Why Do I Have Dry Eyes?
There are a number of possible causes for Dry Eye Syndrome (DES), ranging from simple aging, usage of contact lenses, dry air, and so on. In addition, there are numerous diseases and medical conditions that can produce dry eyes, though the degree to which one might suffer the symptoms does vary. As dry eye syndrome is such a chronic condition, identifying the cause of your dry eyes is often instrumental in preventing worsening of symptoms in the future. These are a few of the conditions and diseases that could be responsible for your dry eyes.
A chronic disorder afflicting over 1.3 million Americans ranging from adults to children, rheumatoid arthritis primarily affects the joints, causing severe pain and stiffness. However, it also has been shown to effect the eyes, most commonly in the form of DES. Dry Eyes can be particularly severe for sufferers of rheumatoid arthritis, and this severe irritation of the cornea can lead to keratitis and even cause loss of vision. Preventative treatment for this is important, and an eye doctor should be consulted.
High amounts of cholesterol in the blood can clog the Meibomian glands. This prevents the eyes from getting enough lubrication, which in turn causes itchiness and irritation to the dried eyes. A recent study conducted in South Korea concluded this after discovering a correlation between individuals with higher cholesterol levels and dry eye syndrome. Fortunately, treatment for this is relatively easy, as simple changes to one’s lifestyle and dietary habits can lower cholesterol and alleviate symptoms.

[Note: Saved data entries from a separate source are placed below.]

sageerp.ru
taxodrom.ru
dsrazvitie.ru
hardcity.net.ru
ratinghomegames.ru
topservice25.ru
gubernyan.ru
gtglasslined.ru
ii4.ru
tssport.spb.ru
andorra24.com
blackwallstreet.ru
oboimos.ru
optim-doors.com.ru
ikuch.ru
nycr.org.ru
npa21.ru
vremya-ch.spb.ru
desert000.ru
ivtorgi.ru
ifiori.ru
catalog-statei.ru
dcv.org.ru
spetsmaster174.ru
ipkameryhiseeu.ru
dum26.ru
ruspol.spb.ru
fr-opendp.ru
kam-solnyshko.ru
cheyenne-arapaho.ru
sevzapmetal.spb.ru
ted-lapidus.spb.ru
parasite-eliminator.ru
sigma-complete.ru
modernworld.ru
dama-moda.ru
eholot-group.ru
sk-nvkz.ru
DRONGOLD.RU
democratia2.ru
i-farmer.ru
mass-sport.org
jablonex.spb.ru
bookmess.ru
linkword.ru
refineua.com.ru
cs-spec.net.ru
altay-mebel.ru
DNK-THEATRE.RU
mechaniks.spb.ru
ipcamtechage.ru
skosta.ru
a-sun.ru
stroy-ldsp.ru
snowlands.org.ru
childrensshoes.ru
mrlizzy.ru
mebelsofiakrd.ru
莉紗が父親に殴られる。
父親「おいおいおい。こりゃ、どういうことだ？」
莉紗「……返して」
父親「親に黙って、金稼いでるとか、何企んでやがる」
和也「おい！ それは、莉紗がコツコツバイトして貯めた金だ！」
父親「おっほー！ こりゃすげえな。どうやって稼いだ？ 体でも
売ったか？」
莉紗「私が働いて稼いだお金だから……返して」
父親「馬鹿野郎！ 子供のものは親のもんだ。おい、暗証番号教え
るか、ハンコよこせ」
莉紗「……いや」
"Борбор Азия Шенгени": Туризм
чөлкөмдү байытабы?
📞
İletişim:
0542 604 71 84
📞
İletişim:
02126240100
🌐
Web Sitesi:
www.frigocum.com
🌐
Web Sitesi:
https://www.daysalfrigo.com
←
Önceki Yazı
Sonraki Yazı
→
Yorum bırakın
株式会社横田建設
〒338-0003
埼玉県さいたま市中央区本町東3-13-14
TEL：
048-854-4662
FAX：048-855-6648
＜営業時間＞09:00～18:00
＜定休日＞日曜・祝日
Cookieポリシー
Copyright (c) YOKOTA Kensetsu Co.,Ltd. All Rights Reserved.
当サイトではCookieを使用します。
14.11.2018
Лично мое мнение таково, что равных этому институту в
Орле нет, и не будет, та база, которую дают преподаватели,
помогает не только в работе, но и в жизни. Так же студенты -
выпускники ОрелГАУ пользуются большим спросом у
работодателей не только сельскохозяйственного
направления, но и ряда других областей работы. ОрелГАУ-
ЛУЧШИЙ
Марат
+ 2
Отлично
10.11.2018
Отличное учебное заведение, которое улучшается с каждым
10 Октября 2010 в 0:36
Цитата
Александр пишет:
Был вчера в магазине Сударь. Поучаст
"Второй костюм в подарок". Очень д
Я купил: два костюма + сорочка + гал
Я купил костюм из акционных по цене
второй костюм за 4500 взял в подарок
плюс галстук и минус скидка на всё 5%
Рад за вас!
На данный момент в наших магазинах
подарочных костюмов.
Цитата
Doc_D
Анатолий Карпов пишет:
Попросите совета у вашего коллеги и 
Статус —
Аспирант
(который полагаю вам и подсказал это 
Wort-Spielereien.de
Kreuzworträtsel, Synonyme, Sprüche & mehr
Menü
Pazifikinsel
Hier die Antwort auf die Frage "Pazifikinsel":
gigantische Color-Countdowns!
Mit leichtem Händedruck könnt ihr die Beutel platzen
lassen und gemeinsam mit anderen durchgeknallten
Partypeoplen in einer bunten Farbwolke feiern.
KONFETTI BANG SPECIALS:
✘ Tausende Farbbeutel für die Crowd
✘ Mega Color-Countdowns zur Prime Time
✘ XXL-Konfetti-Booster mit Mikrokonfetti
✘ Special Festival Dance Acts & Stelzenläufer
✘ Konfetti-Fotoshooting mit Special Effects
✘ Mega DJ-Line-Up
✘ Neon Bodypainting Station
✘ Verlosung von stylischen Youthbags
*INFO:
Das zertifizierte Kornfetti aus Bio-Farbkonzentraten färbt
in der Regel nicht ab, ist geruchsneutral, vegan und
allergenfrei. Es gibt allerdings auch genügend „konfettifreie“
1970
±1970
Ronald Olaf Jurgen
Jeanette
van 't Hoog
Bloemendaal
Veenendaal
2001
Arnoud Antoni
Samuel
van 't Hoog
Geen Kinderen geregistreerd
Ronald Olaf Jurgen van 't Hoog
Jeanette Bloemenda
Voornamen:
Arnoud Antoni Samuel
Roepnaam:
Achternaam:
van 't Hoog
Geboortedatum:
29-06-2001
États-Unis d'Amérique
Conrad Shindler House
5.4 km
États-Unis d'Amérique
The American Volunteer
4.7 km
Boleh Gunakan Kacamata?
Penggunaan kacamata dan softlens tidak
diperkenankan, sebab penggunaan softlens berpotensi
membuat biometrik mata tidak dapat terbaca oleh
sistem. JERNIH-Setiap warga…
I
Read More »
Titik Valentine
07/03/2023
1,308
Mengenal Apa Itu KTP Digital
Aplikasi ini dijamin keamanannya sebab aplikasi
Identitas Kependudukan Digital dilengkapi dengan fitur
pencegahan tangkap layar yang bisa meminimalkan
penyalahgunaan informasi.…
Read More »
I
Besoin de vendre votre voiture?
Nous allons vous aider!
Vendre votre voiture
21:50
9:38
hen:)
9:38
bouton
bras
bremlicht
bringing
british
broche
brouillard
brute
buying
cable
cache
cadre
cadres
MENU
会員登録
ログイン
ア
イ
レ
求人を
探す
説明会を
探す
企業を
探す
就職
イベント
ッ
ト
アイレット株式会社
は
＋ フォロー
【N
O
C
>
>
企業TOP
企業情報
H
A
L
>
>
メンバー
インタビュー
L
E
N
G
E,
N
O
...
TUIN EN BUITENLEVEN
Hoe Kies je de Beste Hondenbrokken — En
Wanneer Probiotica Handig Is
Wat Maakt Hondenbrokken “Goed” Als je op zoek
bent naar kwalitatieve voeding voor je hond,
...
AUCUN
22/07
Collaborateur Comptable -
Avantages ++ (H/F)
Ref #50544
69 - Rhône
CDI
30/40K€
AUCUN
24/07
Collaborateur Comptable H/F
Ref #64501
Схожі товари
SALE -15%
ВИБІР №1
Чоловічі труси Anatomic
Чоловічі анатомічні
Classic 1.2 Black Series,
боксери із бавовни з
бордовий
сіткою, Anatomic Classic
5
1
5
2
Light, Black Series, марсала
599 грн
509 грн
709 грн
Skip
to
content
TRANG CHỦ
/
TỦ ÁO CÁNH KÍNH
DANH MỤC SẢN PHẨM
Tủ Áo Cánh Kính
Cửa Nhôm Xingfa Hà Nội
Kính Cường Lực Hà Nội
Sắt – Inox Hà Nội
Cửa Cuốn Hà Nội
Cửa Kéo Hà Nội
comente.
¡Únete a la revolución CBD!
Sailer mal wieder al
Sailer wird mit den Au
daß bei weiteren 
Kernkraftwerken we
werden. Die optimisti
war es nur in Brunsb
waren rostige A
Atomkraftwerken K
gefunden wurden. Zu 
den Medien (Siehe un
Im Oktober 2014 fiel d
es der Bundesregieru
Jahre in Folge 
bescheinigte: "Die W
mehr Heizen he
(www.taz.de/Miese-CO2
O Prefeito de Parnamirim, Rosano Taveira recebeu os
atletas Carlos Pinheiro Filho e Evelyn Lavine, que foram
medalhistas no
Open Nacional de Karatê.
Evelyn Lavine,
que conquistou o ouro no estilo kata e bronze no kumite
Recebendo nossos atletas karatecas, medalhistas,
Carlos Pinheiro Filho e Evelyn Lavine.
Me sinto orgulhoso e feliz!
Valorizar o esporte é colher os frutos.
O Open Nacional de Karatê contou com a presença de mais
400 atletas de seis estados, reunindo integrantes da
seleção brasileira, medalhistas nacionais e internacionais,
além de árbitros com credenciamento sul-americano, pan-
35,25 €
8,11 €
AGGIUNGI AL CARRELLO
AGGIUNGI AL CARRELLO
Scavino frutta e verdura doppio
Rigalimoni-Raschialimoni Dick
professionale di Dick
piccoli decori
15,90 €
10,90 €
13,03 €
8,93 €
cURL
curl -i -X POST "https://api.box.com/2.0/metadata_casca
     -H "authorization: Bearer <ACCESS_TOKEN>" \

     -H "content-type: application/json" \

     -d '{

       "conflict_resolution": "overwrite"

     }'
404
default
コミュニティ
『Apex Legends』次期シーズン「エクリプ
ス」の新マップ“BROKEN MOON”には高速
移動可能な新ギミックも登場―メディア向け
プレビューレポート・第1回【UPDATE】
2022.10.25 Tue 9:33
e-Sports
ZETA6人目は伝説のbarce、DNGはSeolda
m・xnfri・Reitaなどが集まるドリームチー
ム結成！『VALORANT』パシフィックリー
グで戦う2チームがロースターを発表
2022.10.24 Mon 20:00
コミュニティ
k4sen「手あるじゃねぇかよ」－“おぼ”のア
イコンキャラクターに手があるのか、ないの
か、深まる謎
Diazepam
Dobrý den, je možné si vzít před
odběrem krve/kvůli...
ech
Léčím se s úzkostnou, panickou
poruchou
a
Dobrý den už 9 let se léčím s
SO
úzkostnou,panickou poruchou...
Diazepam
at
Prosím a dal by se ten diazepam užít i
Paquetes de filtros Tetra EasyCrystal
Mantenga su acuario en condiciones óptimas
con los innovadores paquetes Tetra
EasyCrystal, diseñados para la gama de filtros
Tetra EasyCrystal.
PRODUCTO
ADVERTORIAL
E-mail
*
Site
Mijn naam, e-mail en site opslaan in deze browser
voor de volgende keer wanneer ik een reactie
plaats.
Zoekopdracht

Though a much rarer problem in the USA as opposed to developing nations, Vitamin A Deficiency remains the most common cause of childhood blindness in the world, and remains a global concern due to how common it is.Vitamin Deficiencies as a whole are alleged to affect 1 out of ever 3 american adults, with Vitamin A Deficiencies being no exception. Dry eyes are one of the many symptoms that result from this, but this can be treated with dietary changes, food supplements and multivitamins, though a visit to your optometrist is still recommended.
Thyroid Eye Disease
Also known as TED or Graves’ Ophthalmopathy, this condition is primarily suffered by those already suffering from hyperthyroid, Thyroid Cancer, or other thyroid conditions. Dry Eye Syndrome is one of the first symptoms of TED, which can cause severe eye pain, bulging eyes, blurred vision, and loss of sight. This disease is treatable, and some moderate cases have even been known to spontaneously enter remission within a year, but treatment is still recommended. Severe cases of TED are particularly severe, and require immediate surgery to prevent total blindness. TED is also commonly associated with Graves’ Disease, and is estimated to develop in .05% of males and 3% of females worldwide. Fortunately, smoking tobacco is known to be one of the highest risk factors for the condition, meaning that quitting smoking can alleviate symptoms and be much more likely to prevent the disease altogether.